La Tv prima del suo avvento, MOLTA PIU’ GENTE ANDAVA AL CINEMA e quindi il mercato dei biglietti era molto più vasto e ri-quindi trovavano spazio sia i B movie che i film intellettuali, i film di genere e i film d’autore, però abbiamo detto che su 100 film oggi prodotti solo 30 incassano gli altri 70 non ce la fanno, anche se, venti di questi si prendono una parte di soldi e con le finestre possono andare pari. Siamo quasi in una condizione che Claus Offe, un valente politologo, definiva di “demercificazione” per metà di questi prodotti filmici non esiste valorizzazione mercantile, per cui la produzione dovrebbe essere azzerata, ma esistono i giovani, autori e attori che così vengono emarginati dal settore e devono andare all’estero. Come fare? Ecco il senso di un investimento pubblico, considerando il cinema come eccezione culturale si mantiene un livello “culturale di produzione” che altrimenti sparirebbe con grave danno all’identità nazionale e locale e non solo per i giovani ma anche per gli autori “difficili”, il problema però è quello di mantenere un pubblico attraverso un circuito di sale, perché non si può pensare solo a mantenere la produzione se poi non c’è la distribuzione nelle sale. Qualcuno ha trovato una soluzione coinvolgendo le biblioteche ma è una soluzione erronea soprattutto perché gli strumenti di diffusione sono scadenti e quindi diventa tutto di serie b) che è un paradosso, il cinema di qualità fatto vedere in maniera improvvisata, una altra cosa è che la biblioteca organizzi le proiezioni al cinema di quartiere. Quindi allo stato attuale non si può parlare di progetti di distribuzione nelle biblioteche usando il termine efficacia.
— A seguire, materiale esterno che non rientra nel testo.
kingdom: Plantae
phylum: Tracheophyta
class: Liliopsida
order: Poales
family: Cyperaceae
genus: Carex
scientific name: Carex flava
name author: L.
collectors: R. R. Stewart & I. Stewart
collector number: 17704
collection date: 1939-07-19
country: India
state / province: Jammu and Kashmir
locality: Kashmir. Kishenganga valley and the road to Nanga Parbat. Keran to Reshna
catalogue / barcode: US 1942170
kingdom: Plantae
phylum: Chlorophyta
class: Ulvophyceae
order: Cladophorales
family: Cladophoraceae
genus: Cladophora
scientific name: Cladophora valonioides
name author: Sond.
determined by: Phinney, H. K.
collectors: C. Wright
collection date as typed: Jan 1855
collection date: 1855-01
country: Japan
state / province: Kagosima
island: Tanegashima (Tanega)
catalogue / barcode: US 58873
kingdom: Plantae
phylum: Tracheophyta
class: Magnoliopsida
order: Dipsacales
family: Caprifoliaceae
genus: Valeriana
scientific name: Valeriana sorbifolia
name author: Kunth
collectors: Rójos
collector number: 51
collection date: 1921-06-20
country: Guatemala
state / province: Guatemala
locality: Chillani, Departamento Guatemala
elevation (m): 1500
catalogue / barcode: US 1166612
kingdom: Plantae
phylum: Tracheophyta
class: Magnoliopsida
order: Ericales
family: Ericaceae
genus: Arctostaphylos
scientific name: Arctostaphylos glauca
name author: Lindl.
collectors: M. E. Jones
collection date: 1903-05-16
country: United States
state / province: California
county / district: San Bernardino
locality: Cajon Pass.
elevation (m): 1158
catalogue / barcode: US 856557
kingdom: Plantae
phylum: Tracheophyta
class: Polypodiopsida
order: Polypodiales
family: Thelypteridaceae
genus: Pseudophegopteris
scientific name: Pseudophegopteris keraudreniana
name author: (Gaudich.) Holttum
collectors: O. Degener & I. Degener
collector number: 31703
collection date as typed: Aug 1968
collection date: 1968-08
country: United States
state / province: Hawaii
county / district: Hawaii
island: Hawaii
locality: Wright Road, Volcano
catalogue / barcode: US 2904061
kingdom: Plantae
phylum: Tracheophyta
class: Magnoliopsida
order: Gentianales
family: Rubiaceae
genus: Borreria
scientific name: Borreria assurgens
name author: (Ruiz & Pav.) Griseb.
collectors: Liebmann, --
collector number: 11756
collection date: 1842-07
Tornando ai prodotti de mercificati essi riguardano la natura dei beni pubblici perché non sono valorizzati per l’individuo, ma per la comunità (la comunità non può giocare in borsa) e allora perché un produttore dovrebbe rischiare dei soldi sapendo in anticipo che non li riprenderà mai? Cioè viene meno anche il principio dell’economia Liberale che se un prodotto filmico è buono trova da sé le sue uscite, ma con gli attuali circuiti oligopolistici questo non è più possibile e d’altra parte vista la globalizzazione in corso non si può attuare l’autarchia, anche perché i film Usa molto spettacolari impiegano budget milionari per attrarre il pubblico e sfruttano la globalizzazione (l’imperialismo si diceva una volta) per venire distribuiti in tutto il mondo. Oggi il cinema che attrae (soprattutto i giovani) è quello a stelle e strisce e gli attori Usa sono dei divi che possono fare la pubblicità anche in Italia per l’attenzione che creano.
Quindi il finanziamento pubblico è un contentino che lo Stato elargisce alle produzioni indipendenti dicendo: lo so che non avete mercato, vi finanzio qualche progetto così lavorate anche voi, è chiaro che poi non troverete la distriBuzione, ci mancherebbe, semplicemente perché non c’è, altrimenti dovreste affittare per 1 anno 4-5 sale di cinema dislocate in Italia e far proiettare il vs film, ma questi costi chi li paga? I giornali quando parlano di incassi italiani semplificano per l’uomo della strada e cercano un qualche effettaccio, così la gente non capisce niente ma si ricorda l’effettaccio.